The EPA has announced a proposed rule called the Carbon Pollution Standard. While sounding innocuous, the new regulation would effectively ban construction of new coal-fired power plants. Requiring emissions to be so low that “no existing coal power plants come close; even the most efficient,” new power generation is likely to come from natural gas power plants.

Back in March of 2011, the EPA said they wouldn’t be forcing anyone to switch from coal to natural gas, but with this new rule, they have accomplished their long term goal of making coal extinct. In 2008, a candid candidate Obama said that “if somebody wants to build a coal plant, they can, it’s just that it will bankrupt them…” Since coming into office, President Obama and his radical EPA have been trying to eliminate out coal fired plants with regulations like the Utility-MACT.

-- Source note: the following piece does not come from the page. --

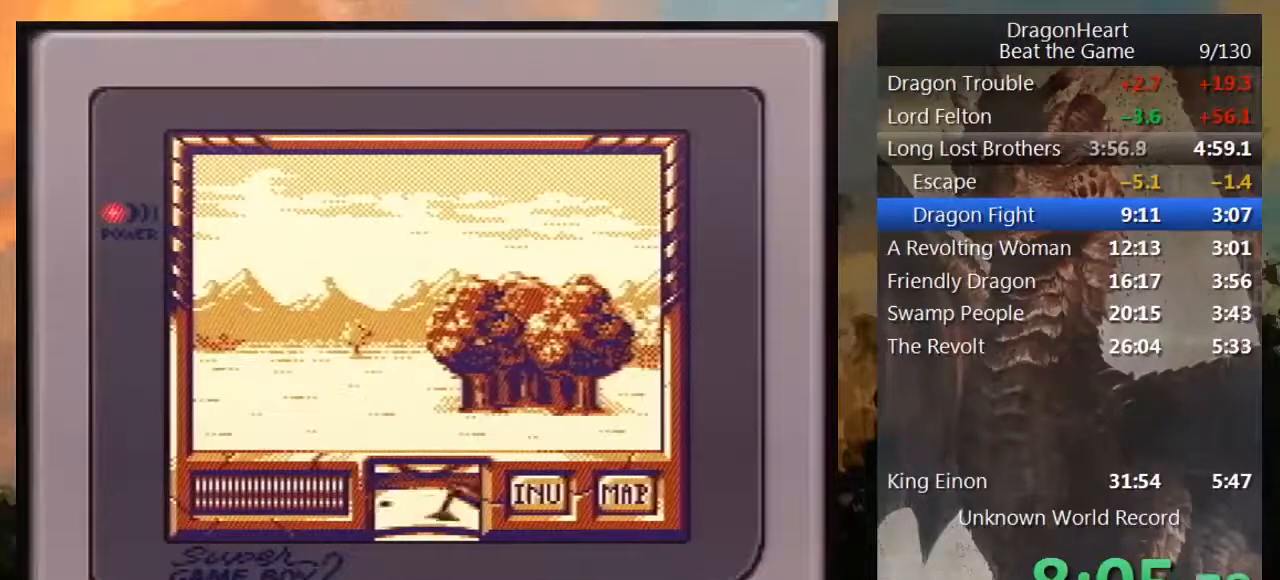
{"buttons": ["DPAD_UP"], "events": [[183, "DPAD_LEFT", "up"], [333, "DPAD_UP", "down"]]}
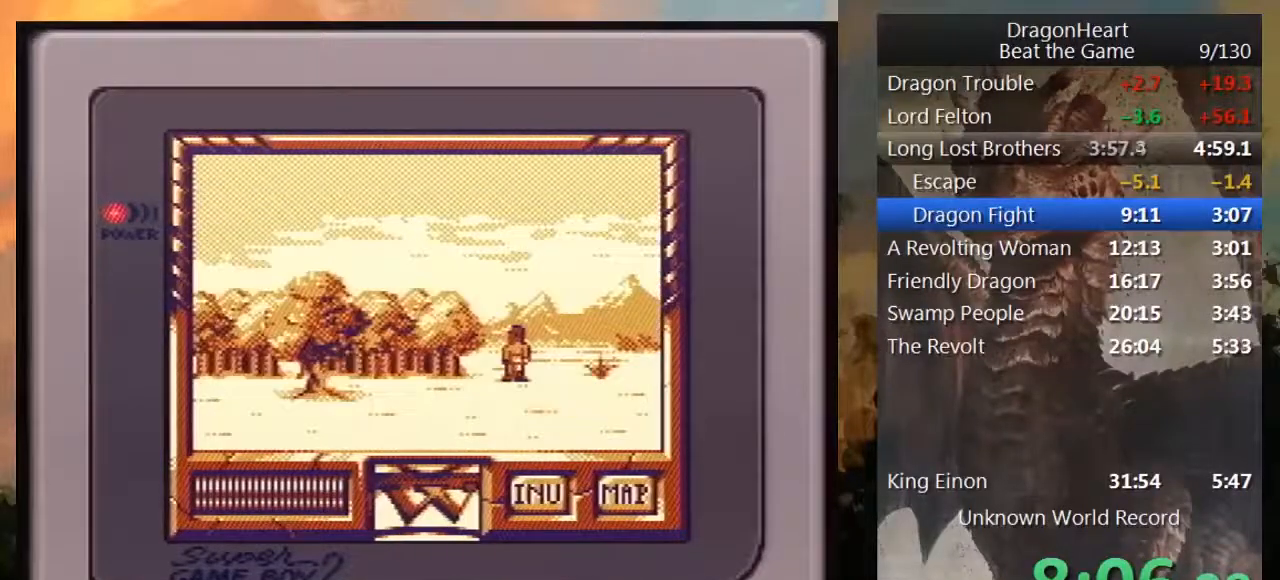
{"buttons": ["DPAD_RIGHT"], "events": [[267, "DPAD_UP", "up"], [417, "DPAD_RIGHT", "down"]]}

CEI’s Marlo Lewis explains how the EPA deems natural gas to be an appropriate power source but effectivley bans coal-fired power.

The Carbon Pollution Standard may be among the weirdest regulations ever proposed. This dubious distinction is no doubt related to the fact that the EPA is attempting to regulate GHGs through a statute neither designed nor intended for that purpose. The proposal is bizarre in at least five ways.

(1)    The EPA classifies natural gas combined cycle — a type of power plant — as a “control option” or “system of emission reduction” for coal-fired power plants.

The EPA picked 1,000 lbs CO2/MWh as the “standard of performance” for new fossil-fuel EGUs because that is the “degree of emission limitation achievable through natural gas combined cycle generation.”20 But consider how the CAA defines “standard of performance” *CAA § 111(a)(1)]:

The term “standard of performance” means a standard for emissions of air pollutants which reflects the degree of emission limitation achievable through the application of the best system of emission reduction which (taking into account the cost of achieving such reduction and any non-air quality health and environmental impact and energy requirements) the Administrator determines has been adequately demonstrated.21

Performance standards are supposed to reflect the best “system of emission reduction.” But natural gas combined cycle is not a system of emission reduction. It is a type of power plant. EPA is not proposing that new coal power plants install emission reduction systems that have been “adequately demonstrated.” Rather, EPA is proposing that new coal power plants be new natural gas plants.

The Carbon Pollution Standard is another market distorting regulation that will inevitably increase natural gas consumption, causing the price of the fuel to rise. While America is endowed with enormous natural gas reserves, we have even more coal. It would be wise to develop and utilize both resources, if only the EPA would let us.